UN REFERENTE COMUNITARIO
Manuel García Garza, quien tuvo cercanía con sectores empresariales y funcionarios públicos desde los años ochenta, explicó que el silbato de Flesa era un mecanismo fundamental de organización social. Su sonido marcaba con puntualidad el inicio y término de las jornadas laborales, los horarios de descanso y, para muchas familias, los momentos de convivencia.
“El silbato era un reloj público. No todos los hogares tenían relojes de pared o pulsera, pero no hacía falta: el pueblo entero se sincronizaba con el sonido que salía de la chimenea de la fábrica”, comentó García Garza.
Su relevancia trascendía el entorno laboral. Para muchas madres, era la señal de que sus hijos estaban por regresar de la escuela o que era hora de preparar la comida. Para los niños, era parte del ambiente cotidiano.
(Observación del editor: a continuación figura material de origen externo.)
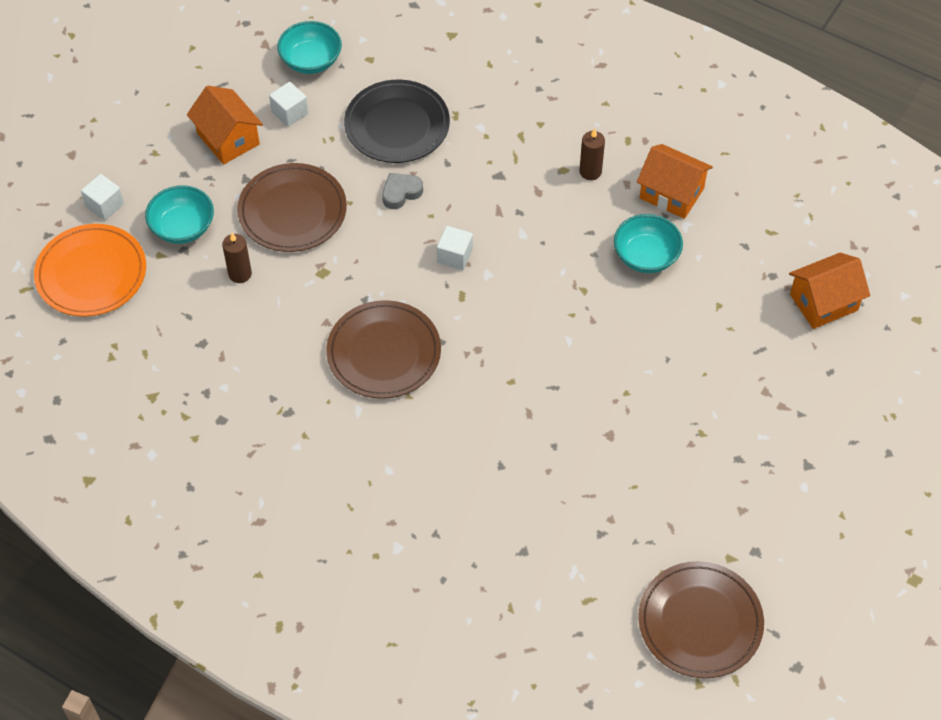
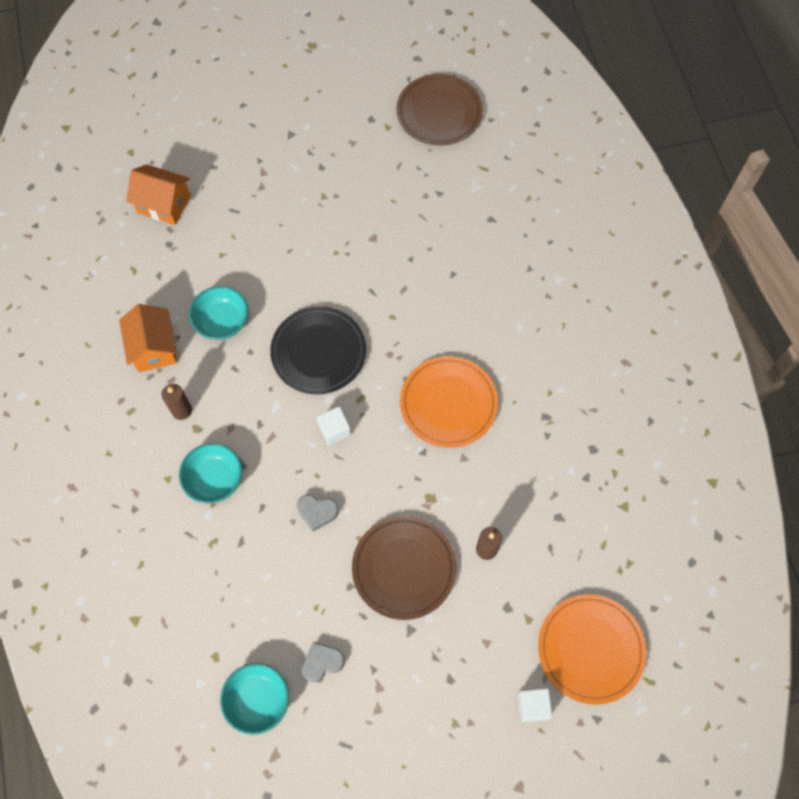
camera: 135 degrees left, 10 degrees up
(182, 227) = (492, 629): turquoise bowl -> turquoise bowl (214, 479)
(228, 139) = (389, 682): orange house -> none
(290, 113) = (322, 662): white cube -> grey heart
(384, 353) = (448, 403): brown plate -> orange plate
(397, 125) = (260, 573): black plate -> black plate (318, 352)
El silbato integraba a la comunidad en un mismo ritmo.
HISTORIA DEL SILBATO
La cronista Elvia Morales García detalló que el primer silbato fue instalado por iniciativa de Don Evaristo Madero Elizondo, quien trajo un antiguo silbato de barco que se adaptó para el funcionamiento de la fábrica. El sonido grave y prolongado del dispositivo se convirtió en parte de la identidad sonora del municipio.
En la década de los ochenta, el silbato original fue reemplazado por uno más moderno, de tono menos profundo, pero que continuó cumpliendo su función durante los turnos de trabajo, incluso cuando la fábrica operaba en jornadas nocturnas o extendidas.
Otro elemento emblemático es la chimenea de Flesa, construida en 1938 con 36 metros de altura, originalmente de color gris oscuro. En 1981, fue pintada en rojo y blanco, y desde entonces se convirtió en un símbolo visual del municipio, visible desde varios puntos de la ciudad.
CIERRE DE LA FÁBRICA Y DESAPARICIÓN DEL SILBATO
La Fábrica La Estrella enfrentó una prolongada huelga de más de mil días, lo que derivó en el cierre definitivo de sus operaciones en el año 2012. Con ello, se apagó también el silbato que había acompañado a generaciones de trabajadores y vecinos.
Aunque la fábrica cerró formalmente en 2014, su infraestructura aún permanece en pie. La chimenea, algunas instalaciones y los recuerdos que la rodean son hoy testimonio del auge industrial que vivió Parras en el siglo XX.
Morales García señaló que, a pesar del silencio, la historia de Flesa sigue viva en las narraciones familiares y en la memoria oral de la comunidad. “Para muchos, el silbato era más que una señal de trabajo. Era certeza, rutina y pertenencia. Su ausencia marcó el fin de una etapa”, comentó.
LEGADO Y MEMORIA COLECTIVA
Hoy, en reuniones familiares o charlas entre vecinos, todavía se menciona el silbato como un símbolo que estructuraba el día a día del pueblo. Su desaparición dejó un vacío en la vida cotidiana, pero también consolidó su valor histórico como elemento de identidad local.
Manuel García Garza afirmó que el legado de Flesa trasciende lo industrial. Representa un periodo en el que la comunidad se organizaba en torno a valores de trabajo, responsabilidad y unión. “Ese silbato nos decía que todo estaba en orden. Cuando sonaba, sabíamos que el día seguía su curso y que todos estábamos cumpliendo con nuestro papel en la comunidad”, concluyó.